Sans crier gare, je lui ai collé mon poing dans la gueule, de toutes mes forces, avec toute ma hargne. Le gamin se relève et se rue sur moi, mais j’anticipe sa réaction et le projette de toutes mes forces contre le sol. Je lui balance encore deux uppercuts, en plein dans sa tronche de merdeux. Je viens de lui péter le nez, mais ça ne me suffit pas, le sang appelle le sang et je suis complètement hors de tout contrôle. Heureusement que le Navarrais est là, il retient mon bras et appelle à l’aide. Plusieurs clients sortent du bar, ils se mettent à quatre ou cinq pour me maîtriser. Ensuite, les flics arrivent. Sirène, menottes, fourgon… Je prends un grand coup de matraque dans le dos et je m’écroule.

 

J’ai dormi plus de douze heures dans le commissariat. Santi est passé me chercher. Il me dit que c’est la dernière fois qu’il parle avec moi, que notre amitié est bel et bien finie. C’était mon dernier pote et je viens de le perdre… Il est au courant pour la baffe que j’ai donnée à Inma, il y a trois mois. Cette nouvelle bagarre dans le bar va s’ajouter à mon casier judiciaire, je n’aurai pas le droit de voir mes gosses, maintenant c’est sûr… Je pleure à chaudes larmes, comme une mauviette. Je ne suis qu’une merde, un animal sans cervelle, un lâche qui fonce à l’instinct et s’acharne sur les plus faibles. Oui, exactement comme ces taureaux, humiliés, apeurés, capables de défoncer n’importe qui, au hasard.
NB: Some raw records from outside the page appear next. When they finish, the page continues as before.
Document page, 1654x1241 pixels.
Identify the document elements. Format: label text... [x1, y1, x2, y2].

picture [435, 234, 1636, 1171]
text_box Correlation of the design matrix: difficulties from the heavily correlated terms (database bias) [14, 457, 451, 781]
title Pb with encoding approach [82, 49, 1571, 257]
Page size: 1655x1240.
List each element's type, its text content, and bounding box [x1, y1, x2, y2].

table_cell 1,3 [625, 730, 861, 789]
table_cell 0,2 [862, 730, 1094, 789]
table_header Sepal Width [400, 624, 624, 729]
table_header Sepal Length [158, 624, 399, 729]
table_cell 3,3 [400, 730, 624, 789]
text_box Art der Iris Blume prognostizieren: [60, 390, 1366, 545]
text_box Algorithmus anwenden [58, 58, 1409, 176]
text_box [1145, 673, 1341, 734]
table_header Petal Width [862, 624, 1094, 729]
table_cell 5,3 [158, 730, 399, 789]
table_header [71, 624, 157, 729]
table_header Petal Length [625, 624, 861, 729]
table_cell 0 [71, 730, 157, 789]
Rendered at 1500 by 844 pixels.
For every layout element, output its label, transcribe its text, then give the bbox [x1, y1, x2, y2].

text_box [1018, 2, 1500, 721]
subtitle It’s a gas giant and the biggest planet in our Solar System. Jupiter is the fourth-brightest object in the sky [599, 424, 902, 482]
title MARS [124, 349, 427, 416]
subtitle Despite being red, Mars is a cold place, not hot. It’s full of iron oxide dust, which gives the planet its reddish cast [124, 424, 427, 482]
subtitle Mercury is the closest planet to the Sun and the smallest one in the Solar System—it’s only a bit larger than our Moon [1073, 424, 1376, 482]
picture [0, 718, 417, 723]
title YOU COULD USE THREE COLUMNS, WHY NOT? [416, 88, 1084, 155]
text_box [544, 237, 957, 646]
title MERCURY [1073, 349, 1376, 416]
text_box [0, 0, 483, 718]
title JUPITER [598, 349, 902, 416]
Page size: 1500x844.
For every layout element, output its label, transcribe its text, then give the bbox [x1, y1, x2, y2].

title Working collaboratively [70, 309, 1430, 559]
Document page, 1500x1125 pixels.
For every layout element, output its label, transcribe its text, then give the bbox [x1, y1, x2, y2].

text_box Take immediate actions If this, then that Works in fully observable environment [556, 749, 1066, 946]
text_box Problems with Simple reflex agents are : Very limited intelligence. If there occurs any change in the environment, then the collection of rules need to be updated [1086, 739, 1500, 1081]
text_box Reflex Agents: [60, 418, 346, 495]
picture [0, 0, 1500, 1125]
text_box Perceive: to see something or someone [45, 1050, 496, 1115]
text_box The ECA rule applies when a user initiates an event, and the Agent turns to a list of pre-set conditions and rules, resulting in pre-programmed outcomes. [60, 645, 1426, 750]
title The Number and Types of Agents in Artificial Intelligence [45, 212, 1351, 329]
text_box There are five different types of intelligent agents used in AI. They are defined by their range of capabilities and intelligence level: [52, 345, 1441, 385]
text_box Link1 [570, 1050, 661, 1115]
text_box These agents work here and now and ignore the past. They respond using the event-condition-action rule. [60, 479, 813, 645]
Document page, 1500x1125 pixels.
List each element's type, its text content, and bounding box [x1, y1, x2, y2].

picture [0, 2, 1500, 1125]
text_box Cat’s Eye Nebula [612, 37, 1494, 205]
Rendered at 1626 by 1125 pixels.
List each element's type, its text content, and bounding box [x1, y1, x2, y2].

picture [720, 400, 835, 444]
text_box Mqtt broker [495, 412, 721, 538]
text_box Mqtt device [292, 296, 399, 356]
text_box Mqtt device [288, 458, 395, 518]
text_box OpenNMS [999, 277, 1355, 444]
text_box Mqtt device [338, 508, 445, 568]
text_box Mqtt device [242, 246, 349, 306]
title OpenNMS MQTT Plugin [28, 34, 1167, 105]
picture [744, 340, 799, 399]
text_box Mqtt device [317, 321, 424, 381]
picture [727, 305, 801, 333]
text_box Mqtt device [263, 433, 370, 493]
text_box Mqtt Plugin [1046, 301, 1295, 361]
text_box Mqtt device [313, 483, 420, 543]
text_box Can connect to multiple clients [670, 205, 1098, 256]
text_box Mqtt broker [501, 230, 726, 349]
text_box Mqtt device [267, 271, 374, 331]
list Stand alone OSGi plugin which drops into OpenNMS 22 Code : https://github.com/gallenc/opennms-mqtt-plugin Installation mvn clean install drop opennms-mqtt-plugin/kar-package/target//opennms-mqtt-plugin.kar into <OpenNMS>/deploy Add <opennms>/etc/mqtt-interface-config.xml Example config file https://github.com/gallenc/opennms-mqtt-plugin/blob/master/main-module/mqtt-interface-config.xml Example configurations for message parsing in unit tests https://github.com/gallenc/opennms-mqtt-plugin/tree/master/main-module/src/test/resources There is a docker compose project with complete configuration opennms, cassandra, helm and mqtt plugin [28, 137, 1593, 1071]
Mais le taureau n’est pas violent, c’est un herbivore, pas un prédateur. Dans les champs, quand personne ne vient l’emmerder, il n’est absolument pas dangereux. Je rentre à la maison, enfin, la petite piaule exiguë qui me sert de logement depuis que j’ai déménagé. Je m’allonge sur mon lit. J’essaie de penser à quelque chose de beau, d’harmonieux, pour calmer mes nerfs. Je revois ce taureau que j’ai caressé hier, dans la rue Madrid. Je l’imagine aujourd’hui, il doit être retourné dans les prés. Les taureaux qui ont été lâchés dans une ville n’entrent jamais dans une arène. Comme quoi, il a peut-être passé un sale quart d’heure hier matin, mais il a eu de la chance, fini de bosser pour lui. Maintenant, il va pouvoir gambader tout le reste de sa vie, baiser des vaches, ruminer ses pissenlits peinard, et mourir vieux. La grande vie l’attend… Salut l’ami taureau, profites-en bien surtout. Nous, les humains, c’est tous les jours qu’on est dans l’arène, tous les jours que des connards essaient de nous toréer. Tiens, moi, dès demain, je repars au combat… Rien que d’y penser, j’ai déjà la rage.